Ah, I've just read the docs, and apparently the time spent running the sleep() command isn't counted towards the max_execution_time. So your script should eventually terminate, but it'll take a lot longer than 30 seconds.

Also, I'm still not sure why your script doesn't terminate when you close your browser. I've tried your script on my machine and it exits a few seconds after I close the browser window. What browser are you using?

As for listing running php scripts, you may be able to use lsof to list all the apache processes that have a certain script file open. Assuming they keep it open for the entire time they are running it. But if you are using any sort of PHP caching (like APC), this might not work.

----------

## mariourk

 *Quote:*   

> 
> 
> Apache can give you more information via mod_status:
> 
> 

 

This seems to go in the right direction. Mod_status does show my php-script, that is running indefinitely.

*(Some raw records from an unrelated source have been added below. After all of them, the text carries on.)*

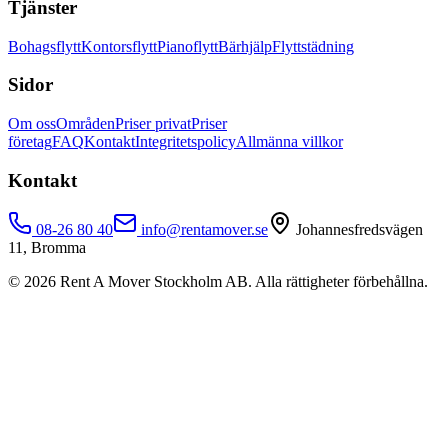
Tjänster
Bohagsflytt
Kontorsflytt
Pianoflytt
Bärhjälp
Flyttstädning
Sidor
Om oss
Områden
Priser privat
Priser
företag
FAQ
Kontakt
Integritetspolicy
Allmänna villkor
Kontakt
08-26 80 40
info@rentamover.se
Johannesfredsvägen
11, Bromma
©
2026
Rent A Mover Stockholm AB. Alla rättigheter förbehållna.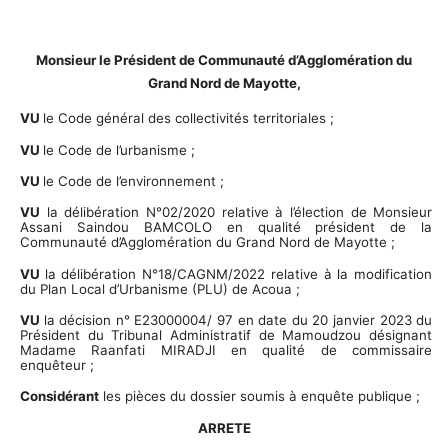
Monsieur le Président de Communauté d’Agglomération du
Grand Nord de Mayotte,
VU
le Code général des collectivités territoriales ;
VU
le Code de l’urbanisme ;
VU
le Code de l’environnement ;
VU
la délibération N°02/2020 relative à l’élection de Monsieur
Assani Saindou BAMCOLO en qualité président de la
Communauté d’Agglomération du Grand Nord de Mayotte ;
VU
la délibération N°18/CAGNM/2022 relative à la modification
du Plan Local d’Urbanisme (PLU) de Acoua ;
VU
la décision n° E23000004/ 97
en date du 20 janvier 2023
du
Président du Tribunal Administratif de Mamoudzou désignant
Madame Raanfati MIRADJI
en qualité de commissaire
enquêteur ;
Considérant
les pièces du dossier soumis à enquête publique ;
ARRETE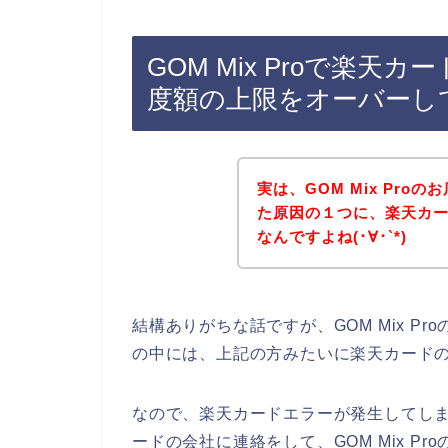
GOM Mix Proで楽
度額の上限をオーバーし
実は、GOM Mix Pr
た原因の１つに、楽天カ
なんですよね(･∀･`*)
結構ありがちな話ですが、GOM Mix P
の中には、上記の方みたいに楽天カード
なので、楽天カードエラーが発生してしまった
ードの会社に連絡をして、GOM Mix P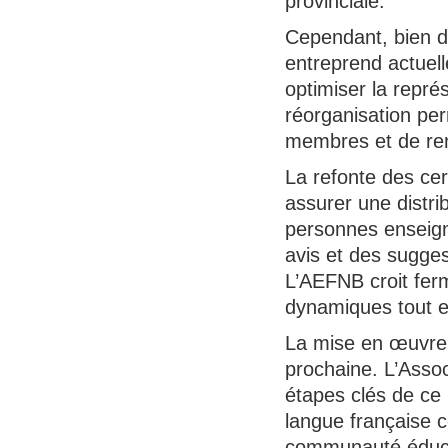
provinciale.
Cependant, bien d
entreprend actuell
optimiser la repré
réorganisation pe
membres et de renf
La refonte des cer
assurer une distri
personnes enseigna
avis et des sugges
L’AEFNB croit ferm
dynamiques tout en
La mise en œuvre 
prochaine. L’Asso
étapes clés de ce 
langue française c
communauté éduca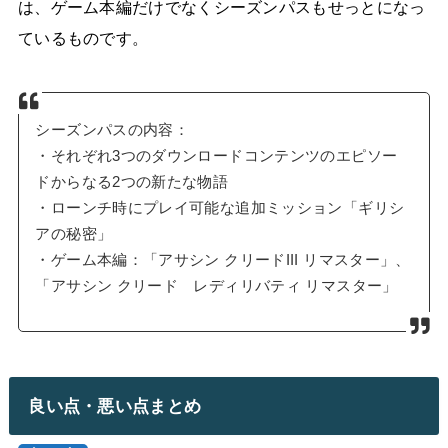
は、ゲーム本編だけでなくシーズンパスもせっとになっ
ているものです。
シーズンパスの内容：
・それぞれ3つのダウンロードコンテンツのエピソー
ドからなる2つの新たな物語
・ローンチ時にプレイ可能な追加ミッション「ギリシ
アの秘密」
・ゲーム本編：「アサシン クリードIII リマスター」、
「アサシン クリード レディリバティ リマスター」
良い点・悪い点まとめ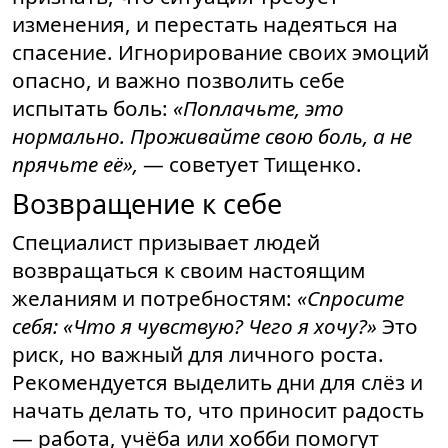
изменения, и перестать надеяться на
спасение. Игнорирование своих эмоций
опасно, и важно позволить себе
испытать боль:
«Поплачьте, это
нормально. Проживайте свою боль, а не
прячьте её»,
— советует Тищенко.
Возвращение к себе
Специалист призывает людей
возвращаться к своим настоящим
желаниям и потребностям:
«Спросите
себя: «Что я чувствую? Чего я хочу?»
Это
риск, но важный для личного роста.
Рекомендуется выделить дни для слёз и
начать делать то, что приносит радость
— работа, учёба или хобби помогут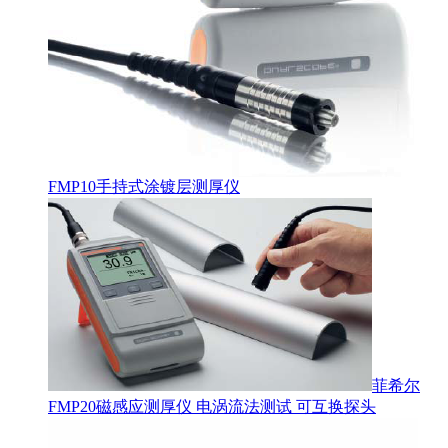
FMP10手持式涂镀层测厚仪
菲希尔
FMP20磁感应测厚仪 电涡流法测试 可互换探头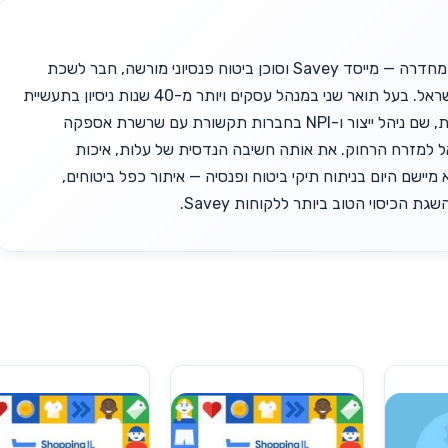
זאב יופה, בן 63 מחדרה — מייסד Savey וסוכן ביטוח פנסיוני מורשה, חבר לשכת
סוכני הביטוח בישראל. בעל תואר שני במנהל עסקים ויותר מ-40 שנות ניסיון בתעשיית
ההייטק הישראלית, שם ניהל ייצור ו-NPI בחברות תקשורת עם שרשרת אספקה
אל למזרח הרחוק. את אותה חשיבה הנדסית של עלות, איכות
 מיישם היום בניתוח תיקי ביטוח ופנסיה — איתור כפל ביטוחים,
גת הכיסוי הטוב ביותר ללקוחות Savey.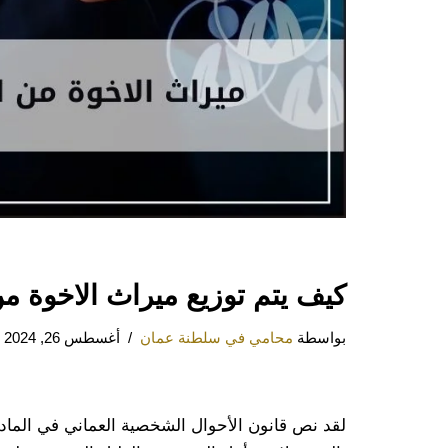
كيف يتم توزيع ميراث الاخوة من
بواسطة
محامي في سلطنة عمان
أغسطس 26, 2024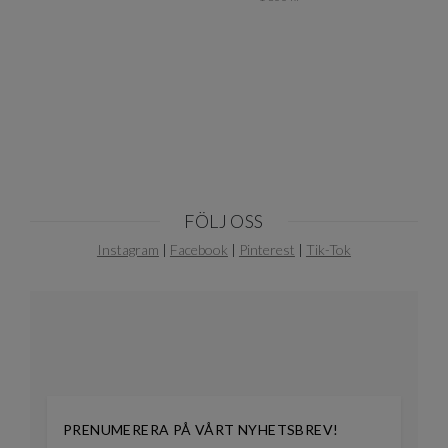
Item
1
of
10
FÖLJ OSS
Instagram
|
Facebook
|
Pinterest
|
Tik-Tok
PRENUMERERA PÅ VÅRT NYHETSBREV!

Including the name of the file. Unfortunately, the pid is the pid of apache. So, killing the specific script

seems not possible. But at least now I can see what script is causing trouble.  :Very Happy: 

----------

## Mad Merlin

 *mariourk wrote:*   

>  *Quote:*   
> 
> Apache can give you more information via mod_status:
> 
>  
> ...

 

If you're using the prefork MPM (the default), then Apache spawns multiple processes, one for each concurrent request it's serving, so you can actually just kill the offending process.

----------